:: Text provided ::

Italy right to temporarily suspend AstraZeneca vaccine, until EMA confirms it is safe, says Italian health minister.

"Those who have already had the AstraZeneca vaccine have no reason to be worried, this is only a precautionary suspension," said Italy's health minister Roberto Speranza said today during an online healthcare event.

"Vaccines are and remain the fundamental weapon with which to emerge from these difficult months," Speranza told the editor of Italian newspaper Corriere della Sera, Luciano Fontana.

Italy, along with several other European countries, ordered the temporary suspension of the AstraZeneca covid-19 vaccine on 15 March, amid concerns about possible serious side-effects including blood clots.

"Yesterday's decision to suspend AstraZeneca is of a precautionary nature," ahead of a judgement from the European Medicines Agency (EMA), said Speranza, adding that it was "right to be cautious."

The decision by Germany, France, Italy to suspend AstraZeneca was described as “political choice" by Nicola Magrini, the head of Italy’s medicines authority AIFA.

Magrini told Italian newspaper La Repubblica that AstraZeneca was safe and that the benefit to risk ratio of the jab is “largely positive,” adding that in Italy there have been eight deaths and four cases of serious side-effects following vaccinations, "in some cases many days later."

:::

What you are asked to do - Continue the article about Italy's suspension of the AstraZeneca vaccine from its final paragraph.

:: Exercise data ::

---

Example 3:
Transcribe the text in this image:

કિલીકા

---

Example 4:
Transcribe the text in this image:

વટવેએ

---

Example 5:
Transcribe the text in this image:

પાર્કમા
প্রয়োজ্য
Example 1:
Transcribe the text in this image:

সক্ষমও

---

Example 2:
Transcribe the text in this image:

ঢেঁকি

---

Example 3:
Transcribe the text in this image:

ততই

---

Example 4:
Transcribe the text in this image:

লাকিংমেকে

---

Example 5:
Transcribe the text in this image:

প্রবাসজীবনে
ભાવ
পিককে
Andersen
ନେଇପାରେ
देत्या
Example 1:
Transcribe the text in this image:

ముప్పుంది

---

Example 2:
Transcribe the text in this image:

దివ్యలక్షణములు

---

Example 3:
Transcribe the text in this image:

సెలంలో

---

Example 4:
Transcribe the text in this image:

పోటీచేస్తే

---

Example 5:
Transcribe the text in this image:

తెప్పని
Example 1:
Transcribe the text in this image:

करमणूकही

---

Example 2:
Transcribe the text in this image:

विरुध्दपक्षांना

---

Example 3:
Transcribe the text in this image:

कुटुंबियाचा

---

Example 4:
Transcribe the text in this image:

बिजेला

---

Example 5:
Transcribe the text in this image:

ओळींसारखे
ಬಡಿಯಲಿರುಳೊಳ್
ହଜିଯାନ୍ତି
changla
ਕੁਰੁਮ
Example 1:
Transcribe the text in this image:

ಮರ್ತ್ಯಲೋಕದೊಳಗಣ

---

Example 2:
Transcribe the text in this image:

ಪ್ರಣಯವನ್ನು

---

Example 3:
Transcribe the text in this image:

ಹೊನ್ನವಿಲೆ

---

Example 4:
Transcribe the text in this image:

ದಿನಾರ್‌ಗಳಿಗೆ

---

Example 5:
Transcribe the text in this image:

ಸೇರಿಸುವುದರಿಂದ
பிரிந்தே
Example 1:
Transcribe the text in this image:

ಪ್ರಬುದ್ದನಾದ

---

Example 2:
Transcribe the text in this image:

:::

Result of this exercise -
Magrini also reassured those who had the first AstraZeneca dose, stating: "Adverse reactions, when they happen, occur in the hours immediately after the injection. We must have faith in research and in the vaccination plan."

Yesterday Italy's coronavirus emergency commissioner General Francesco Figliuolo signed an order stating that if any vaccine doses are left over at the end of the day and cannot be stored they should be administered to whoever is "available in that moment" to avoid waste.

In recent days Italy gave the green light to Johnson & Johnson’s single-dose coronavirus vaccine, the fourth to be licensed by AIFA after Pfizer-BionTech, Moderna and AstraZeneca.

Last week Figliuolo announced a plan to accelerate Italy's vaccination campaign which has been dogged by delays and shortfalls in vaccines.

The goal is to reach half a million doses per day nationwide and vaccinate at least 80 per cent of the population by September.